What is Angioma and Main Types

An angioma is a benign tumor caused by an abnormal accumulation of blood vessels in the skin, most frequently on the face and neck, or in organs such as the liver and brain, for example. Angioma on the skin may appear as a red or purple sign or as a bump, usually red, and is very common in the baby.

Although the cause of the onset of angioma is still unknown, it is usually curable, and treatment can be performed with laser, administration of corticosteroids or surgery.

However, if the angioma is located in the brain or spinal cord, for example, it may not be possible to remove it through surgery, and compression of these structures may occur and, consequently, cause problems with vision, balance or numbness in the arms. or legs and in more severe cases, lead to death.

Angioma na pele

The different types of angioma on the skin are:

1. Angioma Plano

Also known as Port wine stain, flat angioma is characterized by a smooth, pink or red stain, being more common on the face.

Usually, it is already present at birth, and may also appear months later, and tends to disappear after the first year of life.

2. Strawberry or tuberous angioma

Characterized by a protrusion, usually red, formed by the accumulation of blood vessels, being more frequent in the head, neck or trunk.

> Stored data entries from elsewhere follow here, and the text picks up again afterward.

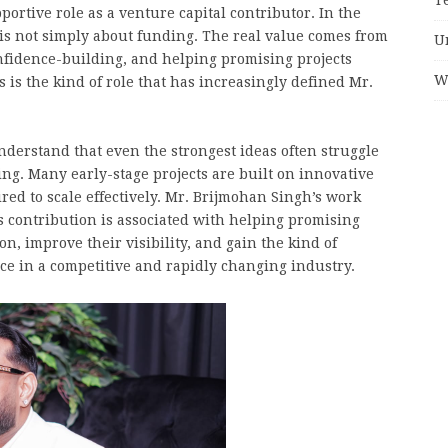
ortive role as a venture capital contributor. In the
is not simply about funding. The real value comes from
U
onfidence-building, and helping promising projects
W
s the kind of role that has increasingly defined Mr.
derstand that even the strongest ideas often struggle
ng. Many early-stage projects are built on innovative
red to scale effectively. Mr. Brijmohan Singh’s work
is contribution is associated with helping promising
n, improve their visibility, and gain the kind of
ce in a competitive and rapidly changing industry.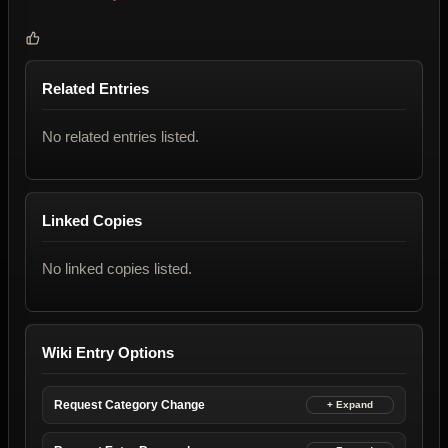
Related Entries
No related entries listed.
Linked Copies
No linked copies listed.
Wiki Entry Options
Request Category Change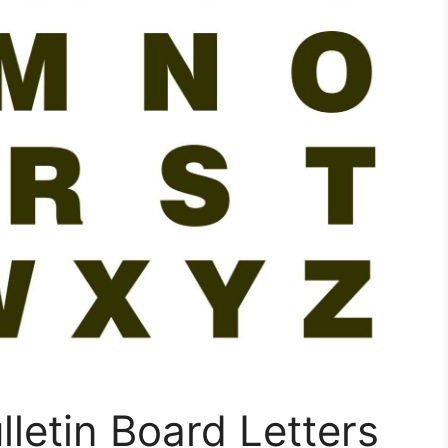
lletin Board Letters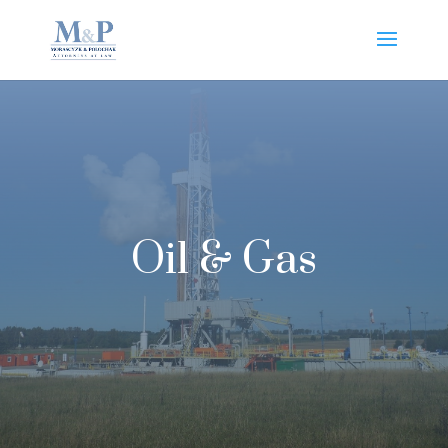
Oil & Gas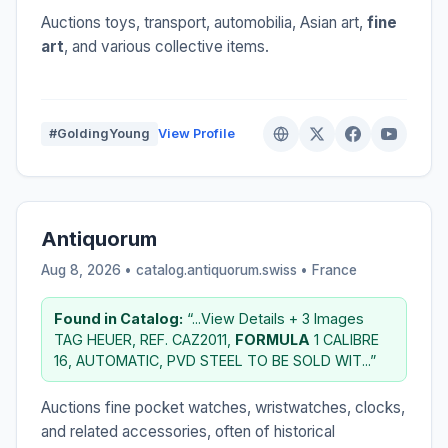
Auctions toys, transport, automobilia, Asian art,
fine
art
, and various collective items.
#GoldingYoung
View Profile
Antiquorum
Aug 8, 2026 • catalog.antiquorum.swiss •
France
Found in Catalog:
“...View Details + 3 Images
TAG HEUER, REF. CAZ2011,
FORMULA
1 CALIBRE
16, AUTOMATIC, PVD STEEL TO BE SOLD WIT...”
Auctions fine pocket watches, wristwatches, clocks,
and related accessories, often of historical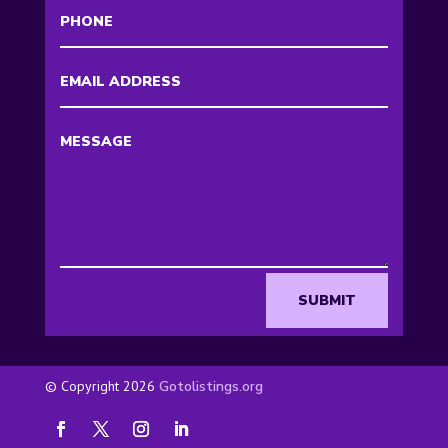
SUBMIT
© Copyright 2026
Gotolistings.org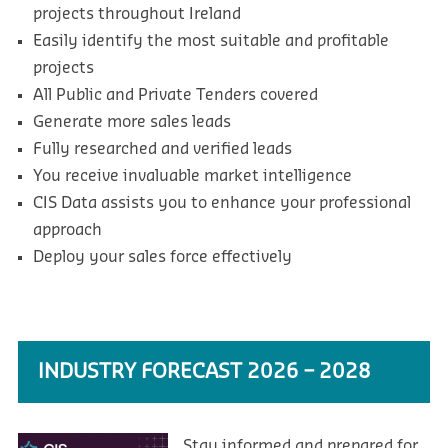
projects throughout Ireland
Easily identify the most suitable and profitable
projects
All Public and Private Tenders covered
Generate more sales leads
Fully researched and verified leads
You receive invaluable market intelligence
CIS Data assists you to enhance your professional
approach
Deploy your sales force effectively
INDUSTRY FORECAST 2026 – 2028
Stay informed and prepared for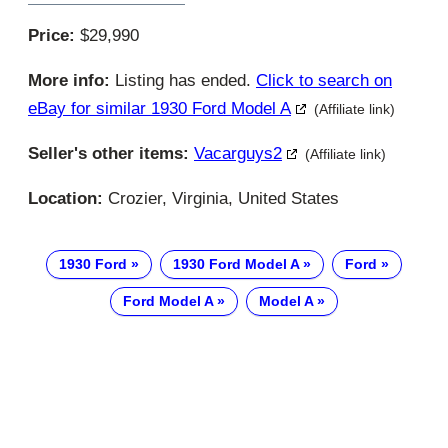
Price:
$29,990
More info:
Listing has ended.
Click to search on
eBay for similar 1930 Ford Model A
(Affiliate link)
Seller's other items:
Vacarguys2
(Affiliate link)
Location:
Crozier, Virginia, United States
1930 Ford
1930 Ford Model A
Ford
Ford Model A
Model A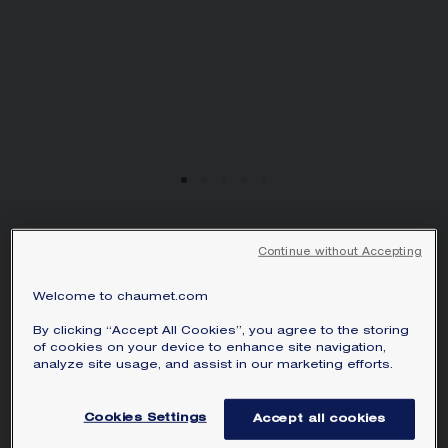
JEUX DE LIENS
Continue without Accepting
PENDANT
Rose gold, mother-of-pearl, diamond
Welcome to chaumet.com
S$ 2,520.00
Hide price
By clicking “Accept All Cookies”, you agree to the storing
Price Singapore -
Change
of cookies on your device to enhance site navigation,
analyze site usage, and assist in our marketing efforts.
Jeux de Liens pendant in rose gold, set
with mother-of-pearl and a brilliant-cut
Cookies Settings
Accept all cookies
diamond.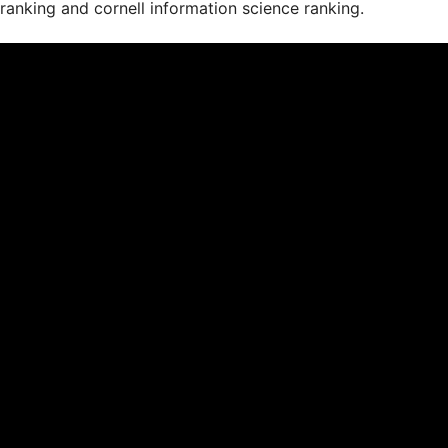
ranking and cornell information science ranking.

It is usually present at birth, but it can appear later, growing during the first year of life and slowly regressing until it disappears;

3. Stellar Angioma

Characterized by a central point, rounded and red, which radiates capillary vessels in various directions, similar to a spider, and is therefore called a vascular spider. Its appearance is related to the hormone estrogen.

4. Angioma Rubi

Rubi angioma is characterized by the appearance of red pellets on the skin, which appear in adulthood and may increase in size and quantity with aging. Learn more about ruby angioma.

Angioma cerebral

  • Cavernous angioma: it  is an angioma that is located in the brain, spinal cord or spine and, rarely, in other regions of the body, and can generate symptoms, such as epileptic seizures, headache and bleeding. It is usually congenital, already present at birth, but in some cases, it may appear later. This type of angioma can be diagnosed using magnetic resonance imaging and treatment is done through surgery. Learn more about cavernous angioma ;
  • Venous Angioma:  This angioma is characterized by a congenital malformation of some veins of the brain, which are more dilated than normal. Usually, it is only removed by surgery if it is associated with another brain injury or if the individual has symptoms such as seizures, for example.

Angioma in the liver

This type of angioma forms on the surface of the liver, and is characterized by a small lump formed by a tangle of blood vessels, which is usually asymptomatic and benign, not progressing to cancer. The causes of hemangioma in the liver are not known, but it is known that it is more common in women aged between 30 and 50 years who have been pregnant or who are undergoing hormone replacement.

In most cases, the hemangioma does not require treatment, as it disappears on its own, without presenting risks to the patient’s health. However, in some cases, it may grow or present a risk of bleeding, and it may be necessary to resort to surgery.